Все попытки заставить Георгия Красилова сотрудничать с чекистами закончились неудачно. По приговору Особого совещания его расстреляли.
В тридцати километрах от Валги, в небольшом латвийском городке Стренчи, располагалась вторая школа «Марса», в ней готовили разведчиков-радистов. Когда в Валге заканчивался курс шпионских наук, туда прибыл шеф подготовки радистов. Он побеседовал с каждым выпускником, отбирая тех, кто, по его мнению, годился для изучения радиодела. Малышев подошел за хороший слух, знание латинского алфавита. Уголовник Женька Неверов, он же Евгений Негин, чью биографию чекисты использовали для легенды Малышева, нигде и никогда не учился. Мелетий же, по легенде – Евгений Негин, школьником все-таки был. Среди тех, кто поехал в Стренчи, были Роман из Харькова и Ястребов.
На новом месте Мелетий познакомился с обслуживающим персоналом и узнал, что в здании школы радистов до войны размещалась психиатрическая больница. Летом 1941 года, когда за полевыми частями вермахта в Стренчи прибыло подразделение полиции безопасности и СД, все душевнобольные были умерщвлены, а здание передано абверу.

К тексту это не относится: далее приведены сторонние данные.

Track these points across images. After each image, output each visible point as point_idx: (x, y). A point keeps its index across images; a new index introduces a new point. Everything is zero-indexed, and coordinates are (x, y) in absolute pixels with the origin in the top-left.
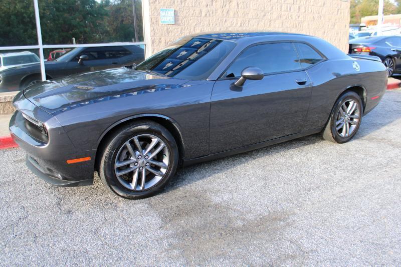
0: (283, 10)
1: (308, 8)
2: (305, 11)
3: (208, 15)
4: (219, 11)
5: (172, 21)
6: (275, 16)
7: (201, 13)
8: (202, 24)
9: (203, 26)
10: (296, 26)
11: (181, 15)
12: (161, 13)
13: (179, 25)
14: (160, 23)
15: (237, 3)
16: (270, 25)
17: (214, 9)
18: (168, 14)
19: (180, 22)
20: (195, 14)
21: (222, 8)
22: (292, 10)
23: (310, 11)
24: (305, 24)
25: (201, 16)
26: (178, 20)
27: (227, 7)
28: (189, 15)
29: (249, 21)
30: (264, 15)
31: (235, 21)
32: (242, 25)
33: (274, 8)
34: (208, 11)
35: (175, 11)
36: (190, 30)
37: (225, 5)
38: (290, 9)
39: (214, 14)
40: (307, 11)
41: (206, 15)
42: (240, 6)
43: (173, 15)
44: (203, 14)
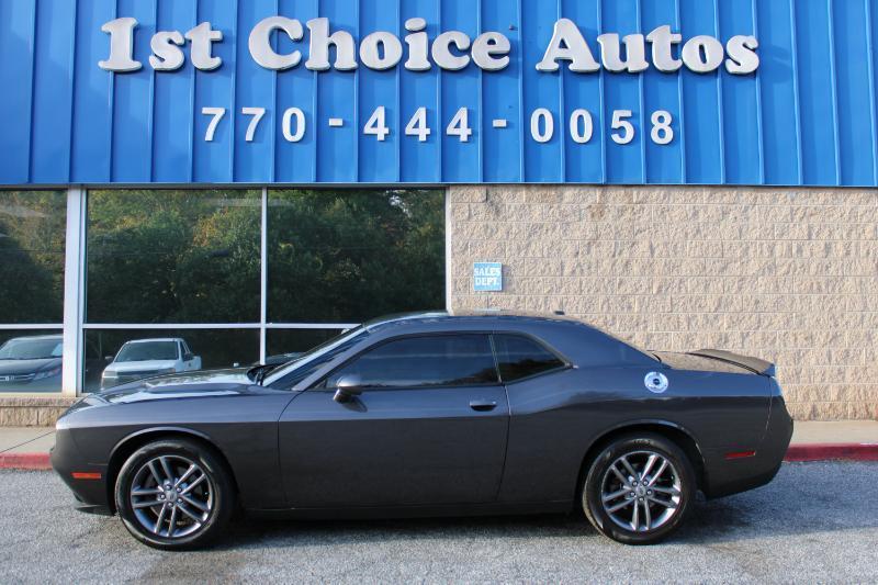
0: (777, 254)
1: (857, 246)
2: (848, 253)
3: (578, 271)
4: (606, 264)
5: (497, 284)
6: (753, 268)
7: (562, 270)
8: (563, 290)
9: (567, 292)
10: (819, 289)
11: (516, 275)
12: (476, 270)
13: (513, 292)
14: (473, 289)
15: (651, 246)
16: (740, 288)
17: (593, 261)
18: (489, 272)
19: (514, 286)
20: (547, 271)
21: (614, 256)
22: (806, 253)
23: (863, 252)
24: (849, 283)
25: (562, 275)
26: (510, 284)
27: (626, 255)
28: (535, 273)
29: (681, 282)
30: (724, 268)
31: (644, 281)
32: (664, 289)
33: (751, 251)
34: (579, 265)
35: (503, 267)
36: (537, 301)
37: (621, 252)
38: (800, 250)
39: (593, 270)
40: (853, 252)
41: (574, 272)
42: (657, 252)
43: (499, 273)
44: (567, 271)
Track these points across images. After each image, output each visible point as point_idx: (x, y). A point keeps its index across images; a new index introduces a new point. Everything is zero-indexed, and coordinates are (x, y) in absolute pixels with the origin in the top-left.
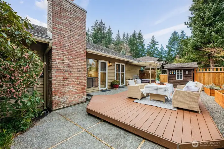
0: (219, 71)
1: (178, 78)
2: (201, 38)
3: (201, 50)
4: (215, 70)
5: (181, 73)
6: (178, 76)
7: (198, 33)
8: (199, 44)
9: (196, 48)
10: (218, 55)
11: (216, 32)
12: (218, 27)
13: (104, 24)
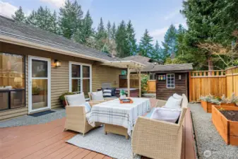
0: (217, 76)
1: (169, 86)
2: (197, 31)
3: (197, 47)
4: (213, 74)
5: (172, 79)
6: (169, 82)
7: (193, 22)
8: (194, 38)
9: (192, 44)
10: (217, 54)
11: (215, 22)
12: (217, 15)
13: (80, 7)
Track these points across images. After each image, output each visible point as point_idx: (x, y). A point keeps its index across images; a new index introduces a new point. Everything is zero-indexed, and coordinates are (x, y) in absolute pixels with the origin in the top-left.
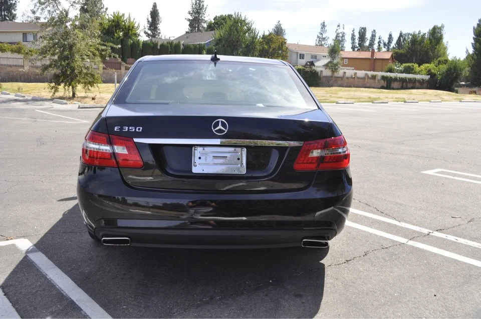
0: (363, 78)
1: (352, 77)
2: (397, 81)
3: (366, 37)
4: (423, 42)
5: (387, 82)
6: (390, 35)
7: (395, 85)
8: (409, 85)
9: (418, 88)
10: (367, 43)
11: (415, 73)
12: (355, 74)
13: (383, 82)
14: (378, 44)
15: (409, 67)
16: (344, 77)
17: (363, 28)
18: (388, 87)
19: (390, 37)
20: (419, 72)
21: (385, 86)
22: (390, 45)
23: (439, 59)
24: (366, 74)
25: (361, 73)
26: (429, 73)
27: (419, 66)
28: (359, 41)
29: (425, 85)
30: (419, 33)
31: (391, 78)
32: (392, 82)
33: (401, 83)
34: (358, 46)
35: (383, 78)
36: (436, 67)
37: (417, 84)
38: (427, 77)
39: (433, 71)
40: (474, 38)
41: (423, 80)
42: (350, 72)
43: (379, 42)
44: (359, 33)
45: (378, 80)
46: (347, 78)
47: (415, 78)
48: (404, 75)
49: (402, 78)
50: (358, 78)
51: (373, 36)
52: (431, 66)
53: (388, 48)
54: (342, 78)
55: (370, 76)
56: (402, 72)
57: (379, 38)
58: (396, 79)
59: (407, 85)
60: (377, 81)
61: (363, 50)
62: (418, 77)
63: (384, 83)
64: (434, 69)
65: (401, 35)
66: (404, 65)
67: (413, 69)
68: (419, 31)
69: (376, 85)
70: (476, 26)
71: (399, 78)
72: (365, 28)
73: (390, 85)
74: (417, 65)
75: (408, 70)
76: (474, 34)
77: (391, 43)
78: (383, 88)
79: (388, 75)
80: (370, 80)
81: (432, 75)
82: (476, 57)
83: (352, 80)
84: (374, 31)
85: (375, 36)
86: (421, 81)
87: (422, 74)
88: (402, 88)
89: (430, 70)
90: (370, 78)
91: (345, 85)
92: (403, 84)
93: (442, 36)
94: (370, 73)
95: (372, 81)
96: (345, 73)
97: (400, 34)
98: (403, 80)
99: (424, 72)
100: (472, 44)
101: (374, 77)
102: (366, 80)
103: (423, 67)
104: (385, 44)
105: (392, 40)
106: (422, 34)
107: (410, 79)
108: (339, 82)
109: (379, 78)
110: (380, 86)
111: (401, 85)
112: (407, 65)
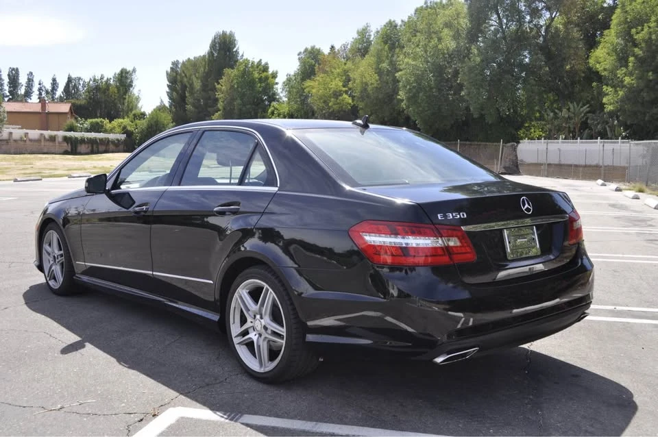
0: (39, 141)
1: (21, 139)
2: (85, 143)
3: (20, 82)
4: (108, 89)
5: (71, 144)
6: (54, 80)
7: (82, 148)
8: (102, 148)
9: (113, 152)
10: (22, 91)
11: (106, 131)
12: (26, 134)
13: (66, 144)
14: (38, 93)
15: (97, 123)
16: (9, 139)
17: (13, 69)
18: (74, 152)
19: (54, 81)
20: (111, 130)
21: (69, 150)
22: (54, 94)
23: (133, 112)
24: (41, 134)
25: (34, 134)
26: (125, 130)
27: (110, 122)
28: (10, 87)
29: (121, 147)
30: (102, 78)
31: (76, 138)
32: (79, 145)
33: (90, 145)
34: (8, 94)
35: (66, 139)
36: (132, 122)
37: (111, 147)
38: (123, 137)
39: (129, 128)
40: (168, 86)
41: (118, 140)
42: (17, 132)
43: (40, 89)
44: (9, 75)
45: (59, 143)
46: (15, 141)
47: (108, 138)
48: (93, 135)
49: (90, 138)
50: (31, 140)
51: (30, 81)
52: (126, 121)
53: (53, 97)
54: (7, 141)
55: (47, 137)
56: (88, 131)
57: (40, 84)
58: (83, 141)
59: (98, 148)
60: (57, 144)
61: (17, 101)
62: (111, 136)
63: (68, 147)
64: (131, 126)
65: (70, 80)
66: (90, 120)
67: (102, 126)
68: (102, 75)
69: (57, 150)
70: (169, 70)
71: (87, 138)
72: (17, 69)
73: (76, 149)
74: (108, 121)
75: (96, 128)
76: (168, 80)
77: (56, 90)
78: (66, 153)
79: (73, 136)
80: (47, 143)
81: (129, 134)
82: (174, 110)
83: (22, 143)
84: (31, 73)
85: (33, 80)
86: (116, 142)
87: (115, 133)
88: (92, 152)
89: (125, 128)
90: (48, 140)
91: (12, 151)
92: (92, 147)
93: (132, 82)
94: (47, 133)
95: (51, 144)
96: (11, 133)
97: (69, 78)
98: (92, 142)
99: (118, 130)
100: (167, 92)
101: (53, 139)
102: (43, 143)
103: (116, 122)
104: (47, 92)
105: (58, 87)
106: (105, 79)
107: (101, 140)
108: (4, 147)
109: (60, 139)
110: (62, 151)
111: (90, 148)
112: (94, 120)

Порядки в школе радистов были такие же, как в Валге. Объяснялось это просто: обе школы подчинялись абверкоманде-104, находились под началом подполковника Рудольфа и, по существу, являлись единым учебным комплексом шпионского центра группы армий «Норд». В школе Стренчи, кроме радиодела и других специальных дисциплин, преподавалась так называемая «История России». Читал ее белоэмигрант, носивший псевдоним Филатьев. Он люто ненавидел советскую власть и не скрывал, что готовит план создания органа террора при штабе предателя Власова и составляет списки лиц, которые, по его мнению, должны быть репрессированы в первую очередь. Со своим планом он выезжал в Ригу, где встречался с Власовым.
Малышев постоянно старался быть начеку. Понимал, несмотря на то что он изучался через внутрилагерную агентуру и уже в школе абверовцы подводили к нему своих агентов, они его в покое не оставят. Да, в абвере простаков не было. Проверку курсантов администрация школы осуществляла постоянно. Курсантам разрешалось посидеть в кабачке. Капитан-лейтенант Шнеллер говорил курсантам:
– Надо же вам напомнить, что на свете, кроме всего прочего, существуют вино и женщины.
Во время очередного посещения кабачка к Малышеву подсела длинноногая брюнетка. Она молчала, и Малышев заговорил первый, глядя на ее грубые руки:
– Однако мощные у вас ручки.
– Трудовые.
Малышев перевел взгляд на предплечье девицы, заметил:
– А кожа красивая.
– У меня вся тела такая, – изрекла брюнетка.
«Да, интеллект. Мне ее нечего опасаться, а вот Николая следует предупредить, что девицы в кабачке чересчур любопытны и, несомненно, они подсажены сюда». Малышев подозвал появившегося в кабачке подвыпившего курсанта Николая Пащенко, вежливо обратился к девице:
– Прошу великодушно извинить. Дело в том, что мы с товарищем должны поднять бокал по поводу одного, только нам одним известного события.
Пащенко закивал головой в знак согласия. Наградив Малышева презрительным взглядом, брюнетка молча встала и удалилась, Николай сел на освободившийся стул.
– Надеюсь, тебе известно, что представляют собой эти девицы? – спросил Малышев Пащенко.
– Конечно, известно, – ответил тот. – Это информаторы нашего шефа. – Помолчав, сказал: – Знаешь, Женя, сегодня у меня день скорби. И потому я пью. Давай почтим память моего отца. О судьбе его до сего дня знал только я. Сегодня исполнилось ровно два года, как гитлеровцы убили его за связь с партизанами. Я никогда не прощу им этого.
– Пусть родная земля будет ему пухом, – поднял рюмку Малышев. – Я верю: память о твоем отце не умрет.